Le prélèvement de 27,5% sur les plus-values s’appliquera à toutes les crypto-monnaies, y compris les altcoins. Conformément à la proposition, la taxe sera applicable lors de la vente d’actifs numériques, mais elle n’affectera pas les avoirs acquis avant la mise en œuvre de la règle fiscale. Les investisseurs en crypto qui vendent des jetons pour en acheter d’autres ne seront pas non plus soumis à la taxe.
Le ministre des Finances a décrit l’initiative comme une initiative sans précédent qui donnerait le ton dans le secteur. Blümel a ajouté que l’adoption de la taxe crypto apporterait un équilibre entre les différents actifs dans le paysage financier global.
“Il existe toujours un déséquilibre en ce qui concerne la réglementation des crypto-monnaies par rapport aux actions et obligations traditionnelles. Nous faisons un pas dans le sens de l’égalité de traitement, afin de réduire la méfiance et les préjugés envers les nouvelles technologies. Dans le même temps, nous créons plus d’équité pour les investisseurs ainsi que des conditions de marché uniformes, “ a déclaré le ministre dans un communiqué.

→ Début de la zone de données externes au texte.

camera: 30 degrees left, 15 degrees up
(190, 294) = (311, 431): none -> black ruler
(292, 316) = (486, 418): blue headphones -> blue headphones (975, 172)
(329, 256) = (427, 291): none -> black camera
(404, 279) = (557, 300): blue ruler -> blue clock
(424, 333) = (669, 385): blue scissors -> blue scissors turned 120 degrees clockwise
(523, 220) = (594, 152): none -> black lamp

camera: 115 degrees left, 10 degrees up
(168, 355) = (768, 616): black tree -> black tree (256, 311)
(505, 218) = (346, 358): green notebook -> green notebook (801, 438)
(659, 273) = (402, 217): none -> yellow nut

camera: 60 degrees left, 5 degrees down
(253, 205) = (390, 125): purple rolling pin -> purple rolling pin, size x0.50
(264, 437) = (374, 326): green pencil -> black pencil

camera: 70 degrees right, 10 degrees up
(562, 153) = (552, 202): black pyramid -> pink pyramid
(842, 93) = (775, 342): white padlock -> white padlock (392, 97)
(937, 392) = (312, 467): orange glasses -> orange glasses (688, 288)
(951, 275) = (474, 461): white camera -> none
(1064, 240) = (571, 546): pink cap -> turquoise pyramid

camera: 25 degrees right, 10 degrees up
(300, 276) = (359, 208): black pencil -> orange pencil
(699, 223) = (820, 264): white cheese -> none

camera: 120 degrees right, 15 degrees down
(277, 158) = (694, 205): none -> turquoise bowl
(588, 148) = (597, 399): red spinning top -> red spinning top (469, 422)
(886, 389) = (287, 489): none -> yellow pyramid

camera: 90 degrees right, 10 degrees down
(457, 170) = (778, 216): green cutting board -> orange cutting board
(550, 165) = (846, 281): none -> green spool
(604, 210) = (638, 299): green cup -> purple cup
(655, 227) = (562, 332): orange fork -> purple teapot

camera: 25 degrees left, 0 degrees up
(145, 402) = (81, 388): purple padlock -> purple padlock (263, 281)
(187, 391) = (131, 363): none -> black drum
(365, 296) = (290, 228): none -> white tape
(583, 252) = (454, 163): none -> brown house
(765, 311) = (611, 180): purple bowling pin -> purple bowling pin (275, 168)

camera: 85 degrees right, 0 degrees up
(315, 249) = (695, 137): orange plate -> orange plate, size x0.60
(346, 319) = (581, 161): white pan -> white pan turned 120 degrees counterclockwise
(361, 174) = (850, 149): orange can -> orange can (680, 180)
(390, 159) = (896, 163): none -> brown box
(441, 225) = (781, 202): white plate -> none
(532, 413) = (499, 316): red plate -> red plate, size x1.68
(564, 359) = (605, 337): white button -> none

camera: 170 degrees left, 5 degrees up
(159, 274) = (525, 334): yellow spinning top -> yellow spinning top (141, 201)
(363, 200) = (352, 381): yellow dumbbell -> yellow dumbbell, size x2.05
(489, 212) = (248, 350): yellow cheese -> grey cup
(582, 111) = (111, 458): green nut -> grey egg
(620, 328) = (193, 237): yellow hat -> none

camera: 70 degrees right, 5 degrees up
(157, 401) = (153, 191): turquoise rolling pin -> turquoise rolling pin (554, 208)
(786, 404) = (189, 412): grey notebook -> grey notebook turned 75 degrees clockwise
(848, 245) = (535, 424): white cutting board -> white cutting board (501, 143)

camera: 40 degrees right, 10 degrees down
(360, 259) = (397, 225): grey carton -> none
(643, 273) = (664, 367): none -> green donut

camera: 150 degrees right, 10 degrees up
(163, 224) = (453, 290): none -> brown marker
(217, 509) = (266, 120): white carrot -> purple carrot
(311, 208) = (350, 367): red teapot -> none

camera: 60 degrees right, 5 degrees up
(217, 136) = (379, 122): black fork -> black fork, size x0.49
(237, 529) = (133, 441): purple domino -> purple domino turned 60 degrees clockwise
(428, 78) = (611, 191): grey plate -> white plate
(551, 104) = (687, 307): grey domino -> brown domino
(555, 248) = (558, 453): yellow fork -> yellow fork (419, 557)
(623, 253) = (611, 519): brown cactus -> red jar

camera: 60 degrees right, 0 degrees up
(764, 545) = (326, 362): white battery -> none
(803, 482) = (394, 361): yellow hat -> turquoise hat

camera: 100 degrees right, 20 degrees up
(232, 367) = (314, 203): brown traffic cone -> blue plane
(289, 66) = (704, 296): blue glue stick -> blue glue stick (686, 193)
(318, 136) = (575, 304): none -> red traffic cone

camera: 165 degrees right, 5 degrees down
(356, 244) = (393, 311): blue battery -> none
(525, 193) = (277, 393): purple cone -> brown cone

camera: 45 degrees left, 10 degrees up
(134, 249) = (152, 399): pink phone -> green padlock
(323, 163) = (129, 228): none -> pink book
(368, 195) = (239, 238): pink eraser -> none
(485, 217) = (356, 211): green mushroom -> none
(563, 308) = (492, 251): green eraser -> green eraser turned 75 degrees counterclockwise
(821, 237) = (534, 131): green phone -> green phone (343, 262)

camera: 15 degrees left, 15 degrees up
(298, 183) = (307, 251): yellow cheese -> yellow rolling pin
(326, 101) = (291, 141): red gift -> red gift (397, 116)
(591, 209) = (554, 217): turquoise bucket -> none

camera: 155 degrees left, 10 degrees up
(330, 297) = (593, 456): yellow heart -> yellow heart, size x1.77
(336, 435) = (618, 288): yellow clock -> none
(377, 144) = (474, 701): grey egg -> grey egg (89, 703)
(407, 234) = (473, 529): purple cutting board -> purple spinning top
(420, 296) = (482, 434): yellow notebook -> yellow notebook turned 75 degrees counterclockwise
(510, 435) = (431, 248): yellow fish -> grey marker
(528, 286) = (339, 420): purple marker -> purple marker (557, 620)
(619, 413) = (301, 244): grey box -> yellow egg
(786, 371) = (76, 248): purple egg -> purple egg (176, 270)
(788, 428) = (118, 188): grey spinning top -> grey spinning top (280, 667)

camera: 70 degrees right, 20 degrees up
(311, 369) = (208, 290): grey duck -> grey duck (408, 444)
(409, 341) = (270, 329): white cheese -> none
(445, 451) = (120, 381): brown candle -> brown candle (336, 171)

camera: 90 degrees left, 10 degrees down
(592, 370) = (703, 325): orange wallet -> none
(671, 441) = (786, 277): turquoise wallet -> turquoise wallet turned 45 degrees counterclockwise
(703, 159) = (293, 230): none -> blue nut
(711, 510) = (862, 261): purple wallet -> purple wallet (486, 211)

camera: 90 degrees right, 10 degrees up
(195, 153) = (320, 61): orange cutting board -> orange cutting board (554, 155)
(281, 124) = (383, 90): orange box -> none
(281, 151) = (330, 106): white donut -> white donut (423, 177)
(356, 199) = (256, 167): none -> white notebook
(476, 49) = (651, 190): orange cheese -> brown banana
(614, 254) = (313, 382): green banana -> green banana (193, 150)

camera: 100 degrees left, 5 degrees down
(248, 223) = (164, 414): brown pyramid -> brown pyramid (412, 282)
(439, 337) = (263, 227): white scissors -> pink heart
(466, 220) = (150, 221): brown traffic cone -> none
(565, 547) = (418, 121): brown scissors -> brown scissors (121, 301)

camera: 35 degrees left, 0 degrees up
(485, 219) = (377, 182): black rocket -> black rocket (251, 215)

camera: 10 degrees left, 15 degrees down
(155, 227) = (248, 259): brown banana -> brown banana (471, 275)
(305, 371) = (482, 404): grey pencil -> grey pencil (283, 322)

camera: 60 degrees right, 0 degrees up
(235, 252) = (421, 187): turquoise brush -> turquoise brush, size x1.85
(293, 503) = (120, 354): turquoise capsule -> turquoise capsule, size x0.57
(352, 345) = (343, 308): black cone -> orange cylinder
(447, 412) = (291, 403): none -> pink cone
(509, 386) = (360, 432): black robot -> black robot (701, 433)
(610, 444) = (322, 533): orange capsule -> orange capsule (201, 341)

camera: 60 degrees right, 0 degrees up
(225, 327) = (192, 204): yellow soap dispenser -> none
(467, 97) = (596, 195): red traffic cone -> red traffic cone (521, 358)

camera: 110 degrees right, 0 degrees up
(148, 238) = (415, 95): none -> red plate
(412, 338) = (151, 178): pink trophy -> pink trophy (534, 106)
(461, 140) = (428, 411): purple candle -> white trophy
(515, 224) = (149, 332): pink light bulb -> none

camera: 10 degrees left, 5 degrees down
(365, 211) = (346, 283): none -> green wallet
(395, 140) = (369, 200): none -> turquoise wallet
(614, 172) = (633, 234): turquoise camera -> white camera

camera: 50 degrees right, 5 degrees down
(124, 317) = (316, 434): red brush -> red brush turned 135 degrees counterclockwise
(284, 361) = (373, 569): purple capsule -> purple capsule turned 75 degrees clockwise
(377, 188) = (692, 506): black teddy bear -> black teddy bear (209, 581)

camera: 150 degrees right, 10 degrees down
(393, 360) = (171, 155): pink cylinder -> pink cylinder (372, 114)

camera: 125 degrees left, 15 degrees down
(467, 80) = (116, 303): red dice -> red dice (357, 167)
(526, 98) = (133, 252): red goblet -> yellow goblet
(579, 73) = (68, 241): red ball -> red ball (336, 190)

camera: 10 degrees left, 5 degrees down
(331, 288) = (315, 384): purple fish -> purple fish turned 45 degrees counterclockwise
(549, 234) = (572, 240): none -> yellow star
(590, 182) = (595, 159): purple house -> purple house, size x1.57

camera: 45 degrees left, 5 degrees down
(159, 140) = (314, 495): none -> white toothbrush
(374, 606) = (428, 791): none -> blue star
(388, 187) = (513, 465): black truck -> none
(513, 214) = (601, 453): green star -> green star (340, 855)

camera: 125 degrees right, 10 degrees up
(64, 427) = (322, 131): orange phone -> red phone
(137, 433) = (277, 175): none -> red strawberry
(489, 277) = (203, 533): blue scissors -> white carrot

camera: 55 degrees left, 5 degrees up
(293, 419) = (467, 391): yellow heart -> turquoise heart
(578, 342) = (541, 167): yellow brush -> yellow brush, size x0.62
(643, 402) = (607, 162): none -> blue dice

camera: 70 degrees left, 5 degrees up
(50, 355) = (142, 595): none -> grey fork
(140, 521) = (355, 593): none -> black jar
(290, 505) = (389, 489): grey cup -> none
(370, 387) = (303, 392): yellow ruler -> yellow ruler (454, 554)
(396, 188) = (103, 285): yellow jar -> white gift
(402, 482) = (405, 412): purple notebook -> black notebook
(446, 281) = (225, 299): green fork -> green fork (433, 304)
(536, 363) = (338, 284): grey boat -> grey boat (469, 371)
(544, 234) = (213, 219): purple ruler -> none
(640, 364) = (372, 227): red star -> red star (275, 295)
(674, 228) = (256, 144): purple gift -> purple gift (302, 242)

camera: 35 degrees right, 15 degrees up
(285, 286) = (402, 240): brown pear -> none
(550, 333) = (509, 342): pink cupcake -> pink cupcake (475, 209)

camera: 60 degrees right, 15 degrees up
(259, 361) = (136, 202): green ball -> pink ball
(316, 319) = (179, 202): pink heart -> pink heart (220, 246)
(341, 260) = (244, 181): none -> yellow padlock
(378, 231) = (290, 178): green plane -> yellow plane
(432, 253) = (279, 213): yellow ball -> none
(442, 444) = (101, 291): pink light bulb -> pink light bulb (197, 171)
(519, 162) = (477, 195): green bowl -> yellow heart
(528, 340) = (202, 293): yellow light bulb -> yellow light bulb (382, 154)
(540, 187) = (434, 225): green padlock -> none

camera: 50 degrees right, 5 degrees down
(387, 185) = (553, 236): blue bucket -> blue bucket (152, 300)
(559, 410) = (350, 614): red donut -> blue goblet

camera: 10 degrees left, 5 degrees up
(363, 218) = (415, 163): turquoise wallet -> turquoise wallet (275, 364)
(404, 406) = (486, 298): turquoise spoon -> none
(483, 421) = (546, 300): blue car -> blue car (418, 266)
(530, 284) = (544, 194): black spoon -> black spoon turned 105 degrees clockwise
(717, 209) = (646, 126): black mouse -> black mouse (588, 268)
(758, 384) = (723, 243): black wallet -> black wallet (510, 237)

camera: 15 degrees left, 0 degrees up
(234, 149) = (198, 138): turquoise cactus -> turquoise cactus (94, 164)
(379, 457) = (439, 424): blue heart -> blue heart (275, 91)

D’autres juridictions semblent lire sur la même page
Le cadre intervient à un moment où plusieurs pays d’Europe et d’ailleurs cherchent à adopter des réglementations fiscales visant le secteur en pleine croissance des crypto-monnaies. Le Markets Insider plus tôt cette semaine a rapporté que le capital boursier total du secteur avait franchi la barre des 3 000 milliards de dollars pour la première fois de l’histoire.
Les préoccupations de Blümel concernant la rationalisation du paysage financier sont similaires à celles récemment soulevées par le président de la Securities and Exchange Commission des États-Unis, Gary Gensler. La semaine dernière, le président de la SEC a souligné que les réglementations cryptographiques proposées par les autorités américaines contribueraient à accorder aux utilisateurs de cryptographie une protection des investisseurs semblable à celle dont bénéficient les commerçants négociant des actifs d’investissement traditionnels.